Kuş Ağacı [2013]


Bildiğiniz üzere Sunay Akın'ın etkileyici hikayeler anlatmak konusunda üstüne yoktur. Kuş Ağacı [2013] da Akın'ın anlattığı hikayelerden biri. Genç sinemacı arkadaşımız Seda Güzel, bitirme projesi olarak bu hikayeyi seçip senaryosunu yazdıktan sonra bana diyor ki "Erol, benim filmi çekelim artık." Heyecanla karşılıyorum tabii, hemen başlayalım falan. Yalnız Seda'nın huyudur, hep son anda der bunları. Neyse işte kısıtlı zamanda, kısıtlı imkanlarla, oyuncu kadrosunu toparlayıp mekan ayarlıyoruz. Filmi çekiyoruz iki günde.


Çok hevesli, acayip tatlı bir çocuk oyuncumuz vardı İrem, bir de hala rolüne flash tv'den transfer ettiğimiz Özlem'imiz. Babayı bizim Berk oynarken, gardiyanlar da görüntücü Aziz'in abisi Sezgin ile okulun güvenlikçisi Ali Abi. Ali Abi diyince de hep Ağır Roman (1997)'ın o sahnesi geliyor aklıma, "Yıkık Köprülü Ali Abi, bi selamı çok mu gördün?"

Hikaye şöyle, orijinali İspanya'da geçiyor, 6-7 sene önce kız doğarken annesini kaybediyor, babası da ağır siyasi suçlu, hapiste. Yılda bir görüş var, o da yirmi dakika falan görüşme süresi. Halasıyla yaşıyor kız, görüşe giderken babasına resim yapıyor.
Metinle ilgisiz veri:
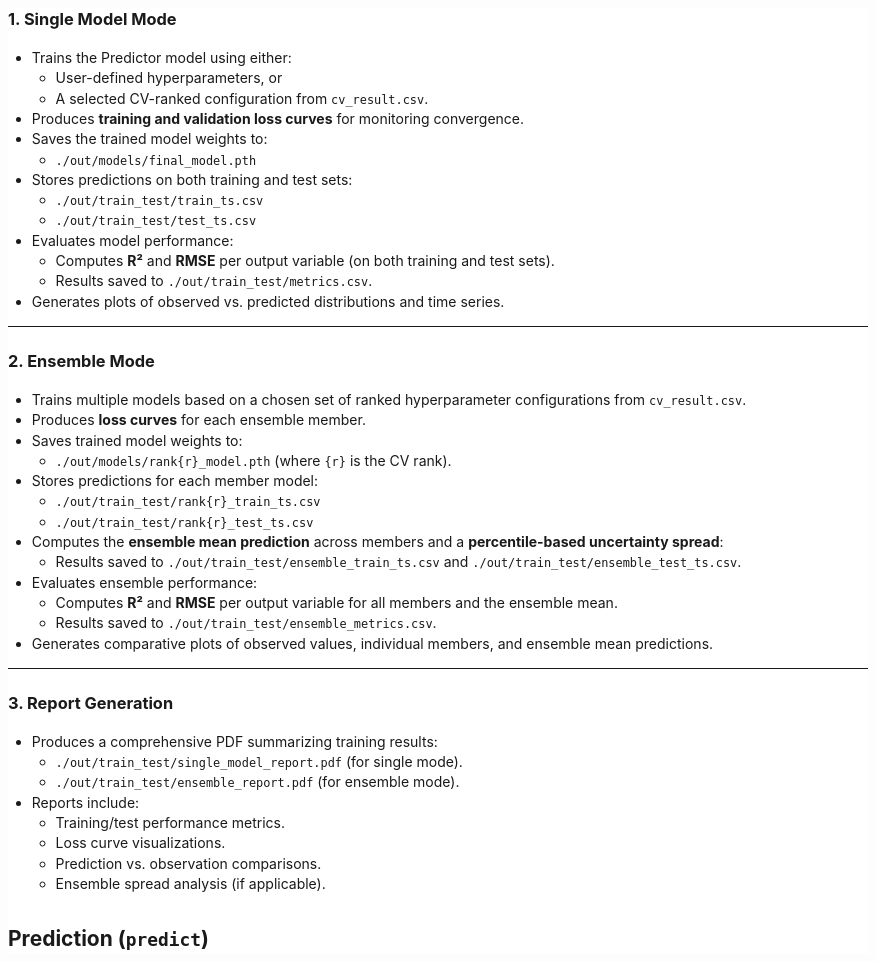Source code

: 
### 1. Single Model Mode
- Trains the Predictor model using either:
  - User-defined hyperparameters, or  
  - A selected CV-ranked configuration from `cv_result.csv`.  
- Produces **training and validation loss curves** for monitoring convergence.  
- Saves the trained model weights to:  
  - `./out/models/final_model.pth`  
- Stores predictions on both training and test sets:  
  - `./out/train_test/train_ts.csv`  
  - `./out/train_test/test_ts.csv`  
- Evaluates model performance:  
  - Computes **R²** and **RMSE** per output variable (on both training and test sets).  
  - Results saved to `./out/train_test/metrics.csv`.  
- Generates plots of observed vs. predicted distributions and time series.

---

### 2. Ensemble Mode
- Trains multiple models based on a chosen set of ranked hyperparameter configurations from `cv_result.csv`.  
- Produces **loss curves** for each ensemble member.  
- Saves trained model weights to:  
  - `./out/models/rank{r}_model.pth` (where `{r}` is the CV rank).  
- Stores predictions for each member model:  
  - `./out/train_test/rank{r}_train_ts.csv`  
  - `./out/train_test/rank{r}_test_ts.csv`  
- Computes the **ensemble mean prediction** across members and a **percentile-based uncertainty spread**:  
  - Results saved to `./out/train_test/ensemble_train_ts.csv` and `./out/train_test/ensemble_test_ts.csv`.  
- Evaluates ensemble performance:  
  - Computes **R²** and **RMSE** per output variable for all members and the ensemble mean.  
  - Results saved to `./out/train_test/ensemble_metrics.csv`.  
- Generates comparative plots of observed values, individual members, and ensemble mean predictions.

---

### 3. Report Generation
- Produces a comprehensive PDF summarizing training results:  
  - `./out/train_test/single_model_report.pdf` (for single mode).  
  - `./out/train_test/ensemble_report.pdf` (for ensemble mode).  
- Reports include:
  - Training/test performance metrics.  
  - Loss curve visualizations.  
  - Prediction vs. observation comparisons.  
  - Ensemble spread analysis (if applicable).

## Prediction (`predict`)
Ağaç var, kuşlar var.
Gardiyan, kuş resmi özgürlüğün simgesi olduğu için resmi buruşturup atıyor. Kız çok üzülüyor, o yirmi dakika zehir oluyor. Bir sene sonra başka bir resim getiriyor kız babasına, ama nasıl kafalar yaşıyor belli değil. Ağlatıyor milleti.


İşte böyle bir hikaye. İnsan tabii filmini görmek istiyor hemen. Biz imkanlarımız doğrultusunda, Seda Güzel yönetiminde yaptık elimizden geleni. Size de izleyip, izletmek düşer.

Bu arada afişi de alelacele ben yaptım, geçenlerde bahsetmiştim kuşlu detaydan Uzun Hikaye (2012) filmi için yazdığım yazıda.. Bu arada filmin süresi yaklaşık 8 dakika kadar. Kısa filmlerde bu süre bilgisini de vermek zorunda hissediyor insan, ilginçtir.